=== VORLIEGENDER TEXT ===

Der weitsichtige Roebling scheint schon damals an uns Radfahrer gedacht zu haben. Den Boardwalk für den autofreien Verkehr über den dreispurigen Fahrbahnen gab es nämlich von Anfang an. Heute wird er allerdings zum größten Teil von Joggern, Bikern und Touristen benutzt, die vom Scheitelpunkt der Brücke einen unschlagbaren Rundblick genießen. Alles ist tatsächlich da, wo es sein soll. Das Megasymbol für Freiheit leuchtet etwas undeutlich in hellem Grün aus der fernen Hudson Bay herüber. „Miss Liberty“, einst vom französischen Volk fürs freiheitsliebende amerikanische gestiftet, hat auch immer noch die Fackel in der Hand und keine Cola-Flasche oder Nike- Turnschuh. Der amerikanischste aller Hintergründe für ein Foto. Sorry, can you take a picture? Der japanische Tourist war so freundlich. Mein Bike und ich sind klar zu erkennen.

=== DATENAUSZUG ===

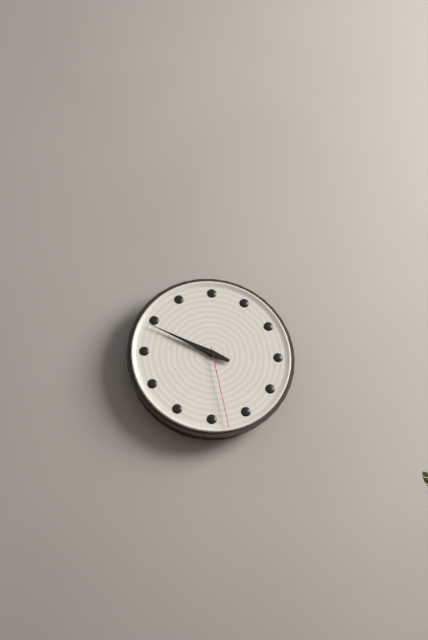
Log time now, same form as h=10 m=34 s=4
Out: h=9 m=49 s=28
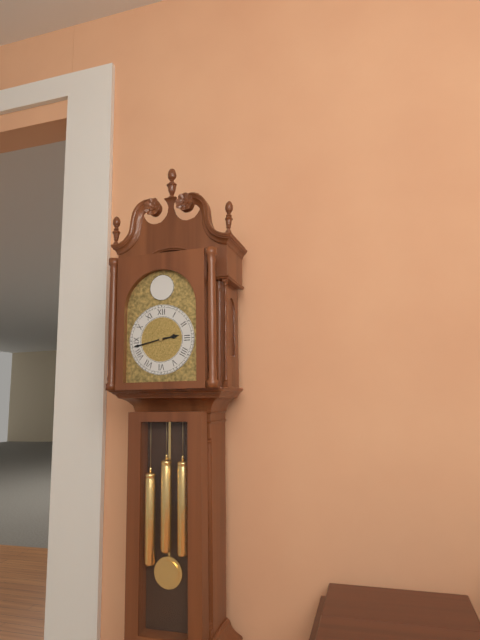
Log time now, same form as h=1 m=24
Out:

===

— AUFGABENSTELLUNG —
Schreiben Sie aus dem Text über die Brücke alles von „Der weitsichtige Roebling“ bis hinunter zu „klar zu erkennen.“ wortgetreu ab.

— ANTWORT —
Der weitsichtige Roebling scheint schon damals an uns Radfahrer gedacht zu haben. Den Boardwalk für den autofreien Verkehr über den dreispurigen Fahrbahnen gab es nämlich von Anfang an. Heute wird er allerdings zum größten Teil von Joggern, Bikern und Touristen benutzt, die vom Scheitelpunkt der Brücke einen unschlagbaren Rundblick genießen. Alles ist tatsächlich da, wo es sein soll. Das Megasymbol für Freiheit leuchtet etwas undeutlich in hellem Grün aus der fernen Hudson Bay herüber. „Miss Liberty“, einst vom französischen Volk fürs freiheitsliebende amerikanische gestiftet, hat auch immer noch die Fackel in der Hand und keine Cola-Flasche oder Nike- Turnschuh. Der amerikanischste aller Hintergründe für ein Foto. Sorry, can you take a picture? Der japanische Tourist war so freundlich. Mein Bike und ich sind klar zu erkennen.